-------- Given text

President Trump loves to talk about his deal-making prowess and, as he meets with North Korean dictator Kim Jong Un in Vietnam, he’s most certainly looking for a deal to claim as a victory.
From a political standpoint, that makes a lot of sense. The art of talking about the deal is often more important to winning elections than are the fine points of what an agreement actually says. But with denuclearization, the substance of the deal matters, not just how well it works as part of a 2020 campaign platform.
The Cold War offers the clearest historical example of the problem of rising tensions among nuclear-armed states, but there’s another conflict playing out in real time.
After a Pakistan-based terrorist group claimed credit for an attack that killed at least 40 Indian troops in the disputed border region of Kashmir, India responded with a strike against the group in Pakistani-controlled territory. Since then, tit-for-tat retaliation has most recently resulted in the Pakistani air force claiming it shot down two Indian warplanes and captured a pilot.
With smoldering planes, dead troops, and dropped bombs, the risk of a new, violent escalation to a decades-old dispute is high. But as Pakistani Prime Minster Imran Khan warned, there is little room for miscalculation as both countries have nuclear arms.

----------------
-------- Extracted information

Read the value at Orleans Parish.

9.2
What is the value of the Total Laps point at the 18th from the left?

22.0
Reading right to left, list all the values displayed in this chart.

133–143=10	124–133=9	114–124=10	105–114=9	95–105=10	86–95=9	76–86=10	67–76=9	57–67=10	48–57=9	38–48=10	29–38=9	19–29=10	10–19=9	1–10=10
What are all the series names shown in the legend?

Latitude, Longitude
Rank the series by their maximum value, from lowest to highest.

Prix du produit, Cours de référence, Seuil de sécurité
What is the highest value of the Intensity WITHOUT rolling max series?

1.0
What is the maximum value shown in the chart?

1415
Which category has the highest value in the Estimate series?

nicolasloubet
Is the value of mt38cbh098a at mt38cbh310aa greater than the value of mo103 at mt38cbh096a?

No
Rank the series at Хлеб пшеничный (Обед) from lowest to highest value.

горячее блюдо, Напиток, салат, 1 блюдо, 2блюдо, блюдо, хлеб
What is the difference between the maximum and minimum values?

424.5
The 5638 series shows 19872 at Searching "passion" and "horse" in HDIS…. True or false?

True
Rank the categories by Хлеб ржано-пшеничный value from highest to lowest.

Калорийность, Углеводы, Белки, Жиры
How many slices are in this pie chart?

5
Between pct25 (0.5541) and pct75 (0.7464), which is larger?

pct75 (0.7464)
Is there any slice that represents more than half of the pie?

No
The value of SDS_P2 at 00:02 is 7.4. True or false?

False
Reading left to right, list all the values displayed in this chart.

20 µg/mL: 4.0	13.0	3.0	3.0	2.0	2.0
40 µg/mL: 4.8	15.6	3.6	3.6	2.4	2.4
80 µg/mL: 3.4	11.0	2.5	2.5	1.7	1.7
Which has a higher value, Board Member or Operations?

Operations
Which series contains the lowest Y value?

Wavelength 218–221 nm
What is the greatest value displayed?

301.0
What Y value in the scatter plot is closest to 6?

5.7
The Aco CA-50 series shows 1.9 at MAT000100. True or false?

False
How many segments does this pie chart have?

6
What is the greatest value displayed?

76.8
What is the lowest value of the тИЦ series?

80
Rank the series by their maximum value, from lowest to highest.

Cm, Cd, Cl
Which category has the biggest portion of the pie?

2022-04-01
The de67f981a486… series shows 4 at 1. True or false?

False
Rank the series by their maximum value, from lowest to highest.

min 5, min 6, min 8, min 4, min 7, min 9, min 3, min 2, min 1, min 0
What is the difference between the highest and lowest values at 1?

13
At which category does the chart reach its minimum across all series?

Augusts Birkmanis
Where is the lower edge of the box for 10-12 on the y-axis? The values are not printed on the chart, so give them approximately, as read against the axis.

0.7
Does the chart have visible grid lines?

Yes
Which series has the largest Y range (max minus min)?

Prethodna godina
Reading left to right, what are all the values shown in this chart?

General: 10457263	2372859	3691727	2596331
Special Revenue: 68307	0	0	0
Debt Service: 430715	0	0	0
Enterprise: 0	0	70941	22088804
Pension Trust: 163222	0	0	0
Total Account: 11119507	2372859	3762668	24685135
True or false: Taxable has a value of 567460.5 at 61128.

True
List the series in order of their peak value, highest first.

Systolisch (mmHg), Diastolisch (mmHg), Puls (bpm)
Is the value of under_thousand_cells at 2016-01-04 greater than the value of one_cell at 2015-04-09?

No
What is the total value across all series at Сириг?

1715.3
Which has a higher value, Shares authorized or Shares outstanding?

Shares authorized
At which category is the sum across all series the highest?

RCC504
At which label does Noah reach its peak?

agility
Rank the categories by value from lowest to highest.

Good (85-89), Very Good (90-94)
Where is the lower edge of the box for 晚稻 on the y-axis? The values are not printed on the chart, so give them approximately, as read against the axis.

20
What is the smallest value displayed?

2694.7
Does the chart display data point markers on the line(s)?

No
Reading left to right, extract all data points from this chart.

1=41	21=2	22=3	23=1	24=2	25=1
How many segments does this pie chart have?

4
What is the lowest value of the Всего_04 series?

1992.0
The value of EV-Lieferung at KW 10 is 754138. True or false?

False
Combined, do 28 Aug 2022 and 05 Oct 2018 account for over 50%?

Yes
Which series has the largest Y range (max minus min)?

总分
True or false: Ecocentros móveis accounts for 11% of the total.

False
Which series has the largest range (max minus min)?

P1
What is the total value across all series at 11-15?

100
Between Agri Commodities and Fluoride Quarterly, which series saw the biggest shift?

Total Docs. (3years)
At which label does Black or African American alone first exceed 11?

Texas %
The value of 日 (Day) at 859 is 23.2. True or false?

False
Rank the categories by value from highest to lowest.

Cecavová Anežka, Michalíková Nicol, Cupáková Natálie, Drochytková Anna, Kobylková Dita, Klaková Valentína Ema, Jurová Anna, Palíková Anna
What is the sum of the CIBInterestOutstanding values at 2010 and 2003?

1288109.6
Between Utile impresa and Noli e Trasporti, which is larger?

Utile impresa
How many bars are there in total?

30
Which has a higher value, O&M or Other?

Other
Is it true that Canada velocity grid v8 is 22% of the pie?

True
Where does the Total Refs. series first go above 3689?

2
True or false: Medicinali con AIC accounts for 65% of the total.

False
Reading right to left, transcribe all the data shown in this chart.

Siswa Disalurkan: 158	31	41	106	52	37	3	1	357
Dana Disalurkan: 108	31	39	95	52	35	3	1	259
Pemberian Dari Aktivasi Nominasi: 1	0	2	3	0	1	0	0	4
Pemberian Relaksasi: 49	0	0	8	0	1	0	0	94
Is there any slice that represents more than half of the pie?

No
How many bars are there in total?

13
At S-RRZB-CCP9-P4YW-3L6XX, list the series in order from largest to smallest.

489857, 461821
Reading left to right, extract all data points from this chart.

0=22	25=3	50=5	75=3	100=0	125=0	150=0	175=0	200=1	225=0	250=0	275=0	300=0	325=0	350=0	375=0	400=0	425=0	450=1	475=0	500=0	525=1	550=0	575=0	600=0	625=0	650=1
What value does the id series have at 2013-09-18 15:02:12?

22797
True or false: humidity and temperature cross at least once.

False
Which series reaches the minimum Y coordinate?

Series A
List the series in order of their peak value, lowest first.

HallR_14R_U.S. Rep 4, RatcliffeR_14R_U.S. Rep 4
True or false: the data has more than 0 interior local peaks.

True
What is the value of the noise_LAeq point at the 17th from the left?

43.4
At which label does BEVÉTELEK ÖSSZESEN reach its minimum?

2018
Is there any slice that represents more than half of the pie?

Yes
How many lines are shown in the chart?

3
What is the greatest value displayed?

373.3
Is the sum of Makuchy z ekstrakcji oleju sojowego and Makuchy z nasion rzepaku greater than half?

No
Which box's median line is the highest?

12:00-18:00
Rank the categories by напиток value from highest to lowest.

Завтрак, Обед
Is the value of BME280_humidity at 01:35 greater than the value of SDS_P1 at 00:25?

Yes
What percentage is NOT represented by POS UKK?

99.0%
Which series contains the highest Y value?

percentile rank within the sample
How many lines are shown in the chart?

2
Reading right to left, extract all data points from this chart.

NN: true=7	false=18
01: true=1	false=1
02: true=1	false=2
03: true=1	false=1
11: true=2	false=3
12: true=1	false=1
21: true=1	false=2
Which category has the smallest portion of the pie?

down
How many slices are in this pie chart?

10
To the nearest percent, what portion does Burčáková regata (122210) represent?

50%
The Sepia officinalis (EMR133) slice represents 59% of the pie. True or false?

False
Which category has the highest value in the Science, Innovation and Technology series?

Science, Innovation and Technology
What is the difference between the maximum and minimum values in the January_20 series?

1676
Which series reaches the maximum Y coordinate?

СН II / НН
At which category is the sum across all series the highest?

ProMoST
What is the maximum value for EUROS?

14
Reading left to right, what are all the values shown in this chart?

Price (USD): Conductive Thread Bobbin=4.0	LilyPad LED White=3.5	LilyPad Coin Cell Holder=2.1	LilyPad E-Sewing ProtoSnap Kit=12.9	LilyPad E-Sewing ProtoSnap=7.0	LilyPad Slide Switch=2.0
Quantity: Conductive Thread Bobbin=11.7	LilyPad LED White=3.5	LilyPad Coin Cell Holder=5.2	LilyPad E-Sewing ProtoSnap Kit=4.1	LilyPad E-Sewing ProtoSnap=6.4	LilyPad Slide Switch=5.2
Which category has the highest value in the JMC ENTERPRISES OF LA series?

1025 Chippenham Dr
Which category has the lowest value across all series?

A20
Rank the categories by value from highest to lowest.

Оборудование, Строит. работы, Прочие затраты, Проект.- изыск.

----------------

**What you need to do**:
- A) In the commentary on Trump's summit with Kim Jong Un, how many Indian troops were killed in the Kashmir attack?
- B) Continue the commentary on Trump's summit with Kim Jong Un, starting after its last sentence.

**Answers to the exercise**:
- A) At least 40 Indian troops.

- B)
I ask India,given the weapons capability on both sides, can we afford a miscalculation? It will neither be in my control nor Modi’s.We are ready to come on the table and talk about terrorism that affects both the countries. We are ready. #BetterSenseShouldPrevail @ImranKhanPTI pic.twitter.com/KybAdtTfRR
— PTI (@PTIofficial) February 27, 2019
This should come as a wake-up call for Trump. Nuclear arms must not be treated like just another deal. Indeed, if the precipitous spiral of events between India and Pakistan is any indication, the spark of a conflict with an even less stable state like North Korea could just as easily escalate to a real threat of a nuclear strike.
The stakes for ongoing talks with North Korea are not the same as tariffs on soybeans or negotiating to get more U.S. cars on European streets. As the conflict in Kashmir and the threat of nuclear weapons demonstrates, a winning deal in North Korea requires a single-minded focus on denuclarization without worry about anyone’s deal-or-no-deal television commentary.